------ Supplied material ------
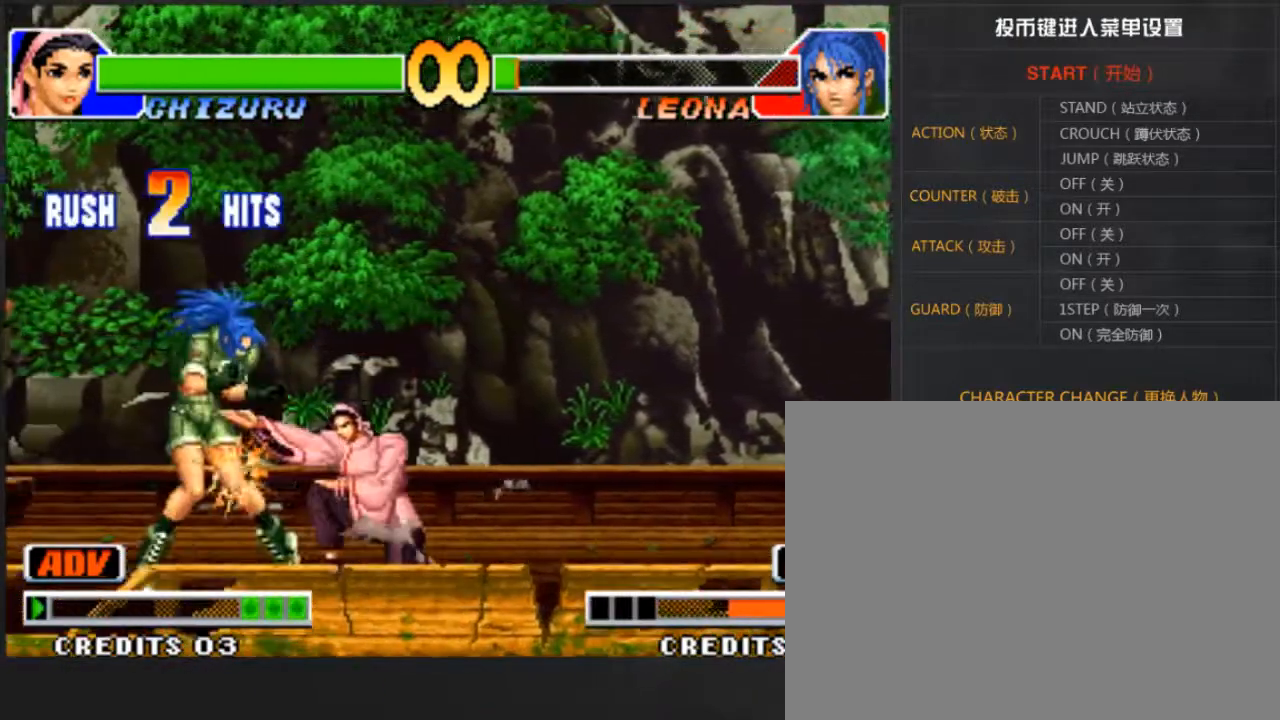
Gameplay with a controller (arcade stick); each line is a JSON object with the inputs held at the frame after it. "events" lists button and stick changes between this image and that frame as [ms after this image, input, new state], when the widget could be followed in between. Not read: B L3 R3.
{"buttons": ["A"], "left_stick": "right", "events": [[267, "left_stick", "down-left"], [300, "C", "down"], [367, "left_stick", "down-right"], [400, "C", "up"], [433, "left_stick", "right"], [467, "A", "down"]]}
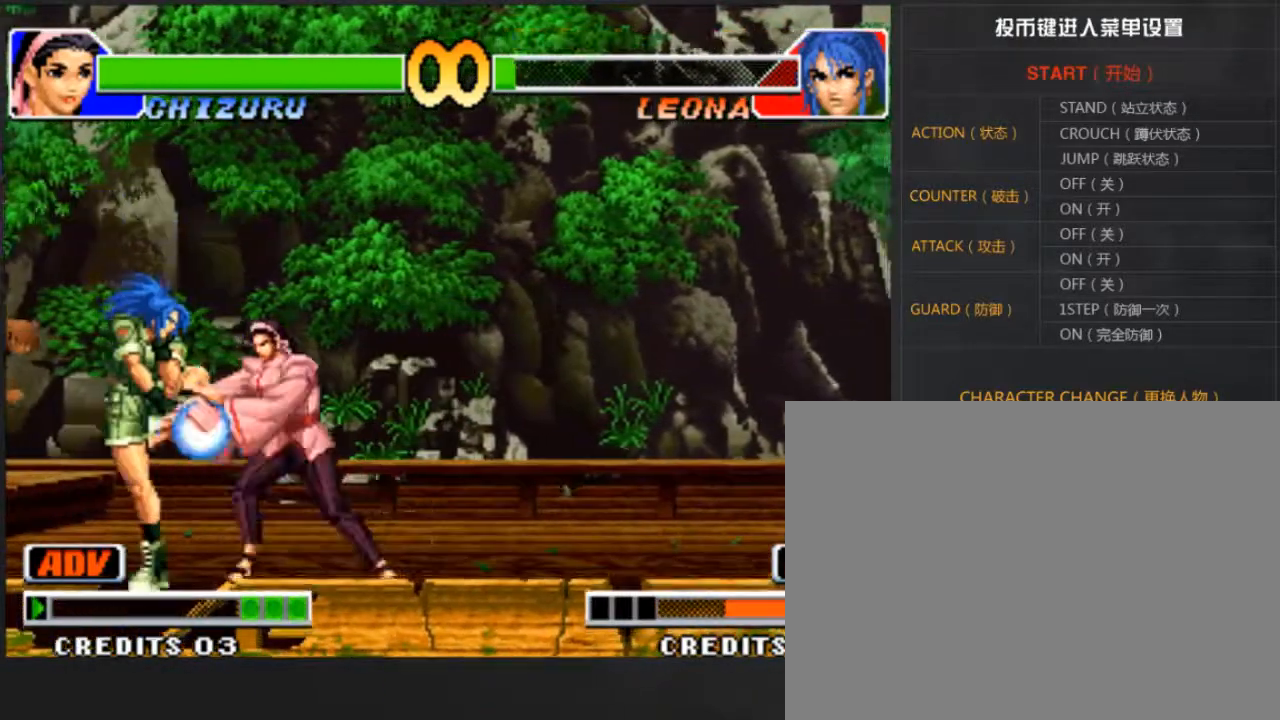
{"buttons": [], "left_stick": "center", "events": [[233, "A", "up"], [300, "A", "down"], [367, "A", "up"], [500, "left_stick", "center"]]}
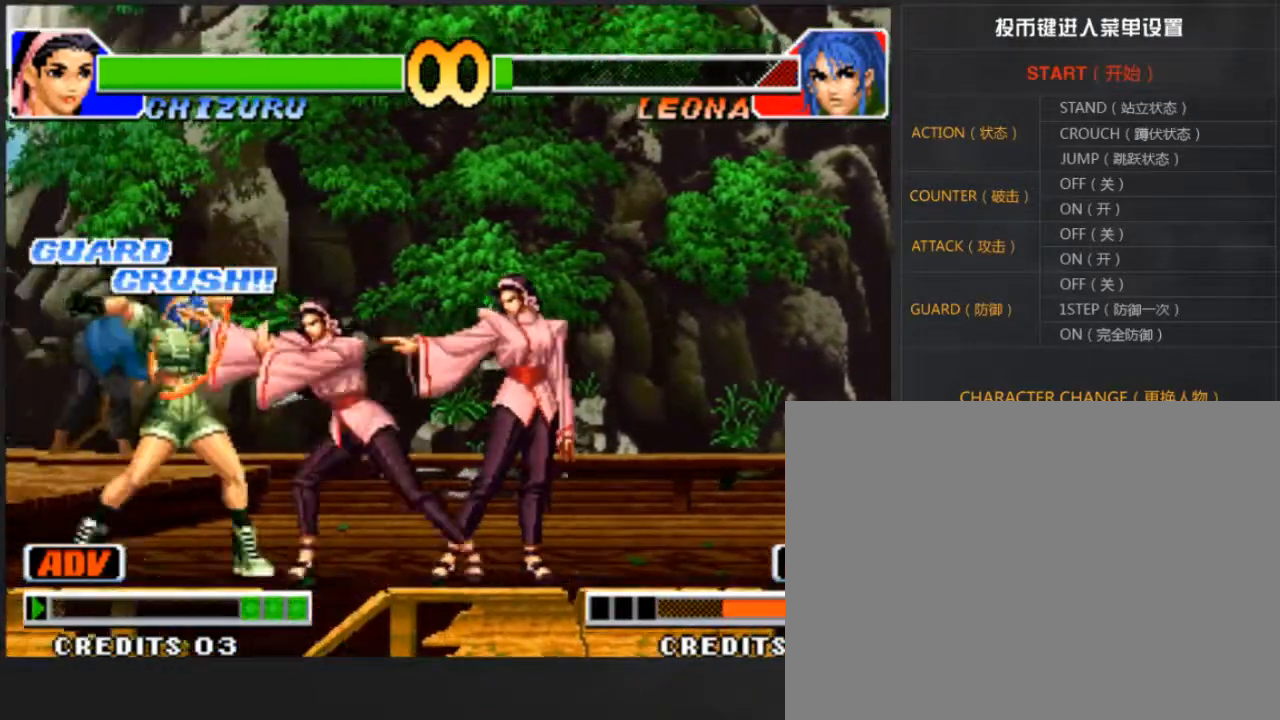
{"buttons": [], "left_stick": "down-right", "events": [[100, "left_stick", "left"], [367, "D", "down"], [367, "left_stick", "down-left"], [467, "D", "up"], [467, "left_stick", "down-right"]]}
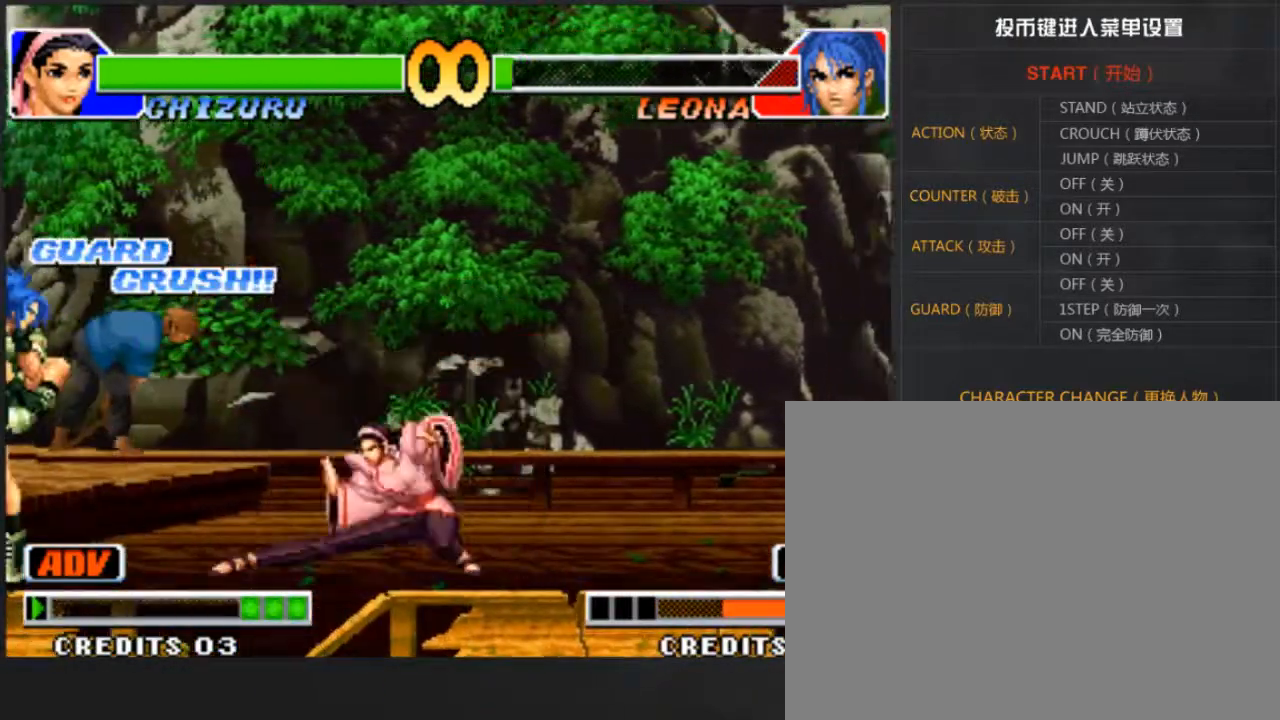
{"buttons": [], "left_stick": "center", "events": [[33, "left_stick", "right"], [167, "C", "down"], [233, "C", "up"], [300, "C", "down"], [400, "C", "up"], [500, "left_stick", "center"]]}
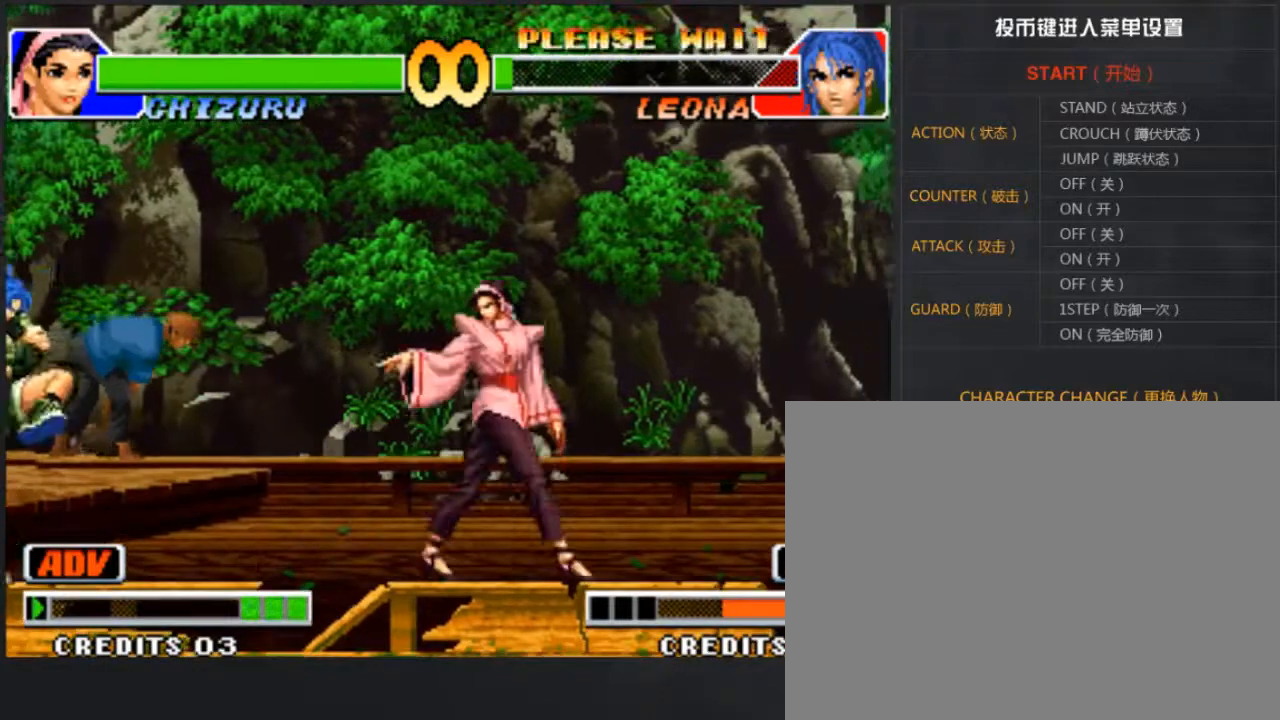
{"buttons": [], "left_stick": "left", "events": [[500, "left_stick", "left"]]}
------
Description of the task ▸
Some lines of the records may hold the word "center". How many do? Answer with a number and nothing else.

Completed task ▸
2